Data structures include:

  • Vectors: Vectors store a set of values of a single data type. Think of it as a weekly pillbox. Each compartment in the pillbox can only store a certain type of object. After you put some pills in one of the compartments, all the other compartments must also be filled with either zero pills or more pills.

    You can’t put coins in that same box; you have to use a different “pill box” (vector) for that. Likewise, once you store a number in a vector, all future values should also be numbers. Otherwise the interpreter converts all your numbers to characters.

  • Matrices: A matrix looks like an Excel spreadsheet: Essentially it’s a table consisting of rows and columns. The data populates the empty cells by row or column order, in which you specify when you create the matrix.

    All columns must have the same data type.

  • Data frames: A data frame is similar to a matrix, except a data frame’s columns can contain different data types. The datasets used in predictive modeling are loaded into data frames and stored there for use in the model.
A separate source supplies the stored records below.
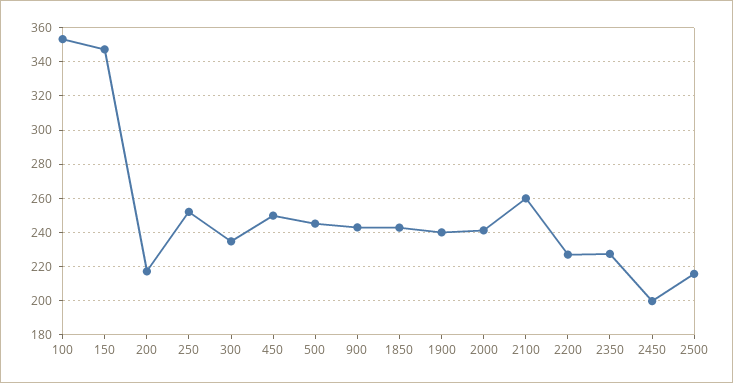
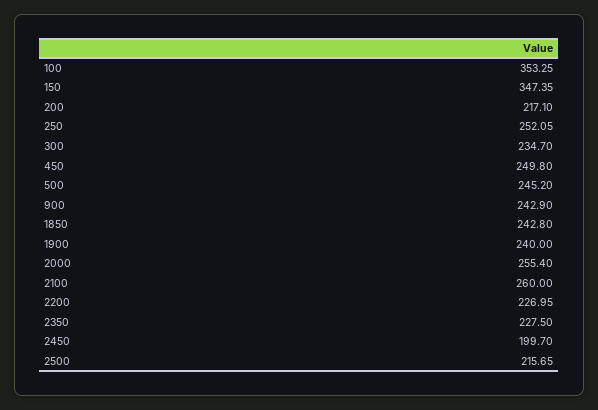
2000: 240 -> 255.4

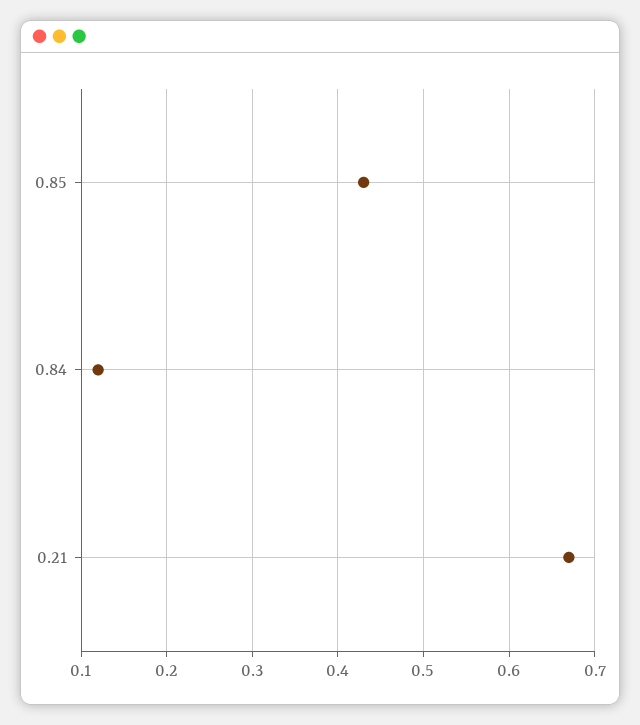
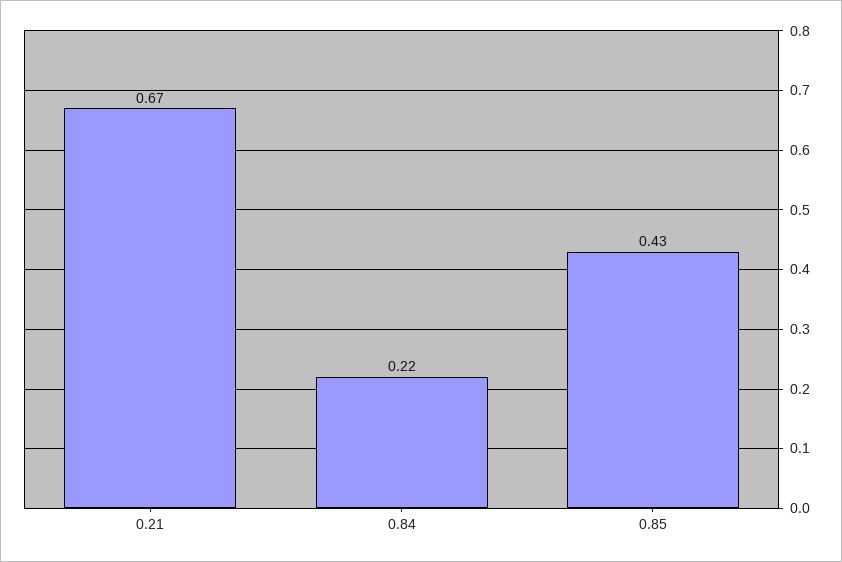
0.84: 0.12 -> 0.22

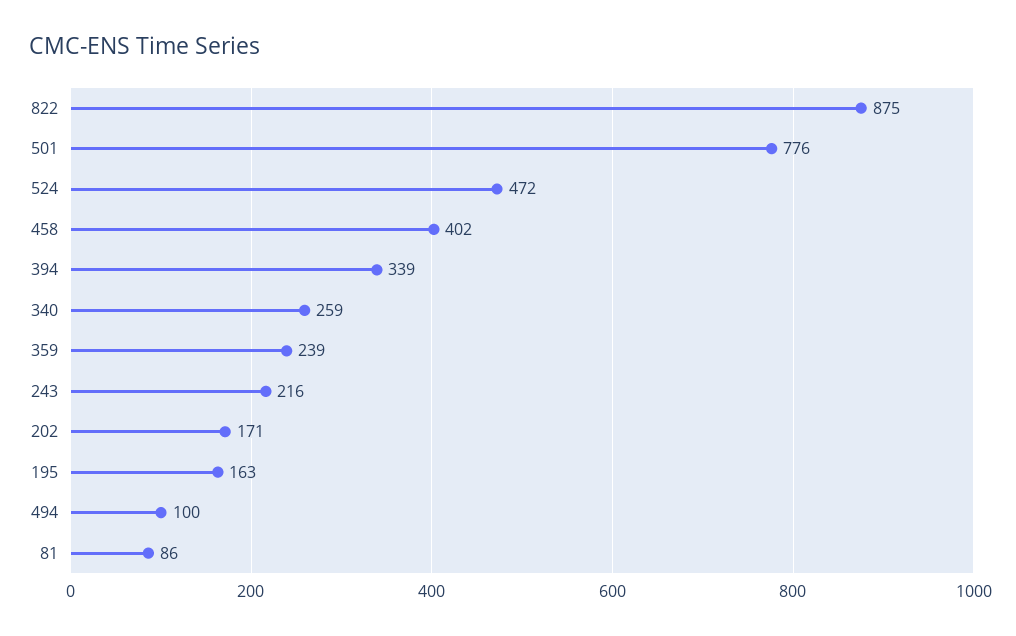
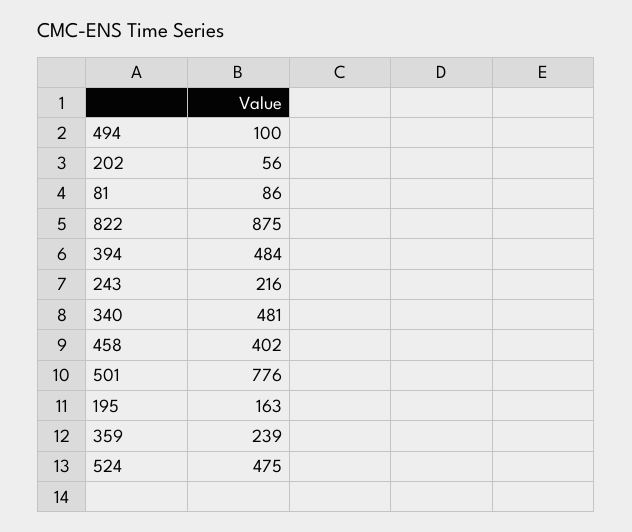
524: 472 -> 475
394: 339 -> 484
340: 259 -> 481
202: 171 -> 56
  • Factors: A factor is like a vector with a limited number of distinct values. The number of distinct values is referred to as its level. You can use factors to treat a column that has a limited and known number of values as categorical values. By default, character data is loaded into data frames as factors.

You access vectors, matrices, and data frames by using array notation. For example, you would type v[5] to access the fifth element of vector v. For a two-dimensional matrix and data frame, you put in the row number and column number, separated by a comma, inside the square brackets. For example, you type m[2,3] to access the second row, third column value for matrix m.

Data structures are an advanced subject in computer science. For now, we’re sticking to the practical. Just remember that data structures were built to store specific types of data and they have functions for data insertion, deletion, and retrieval.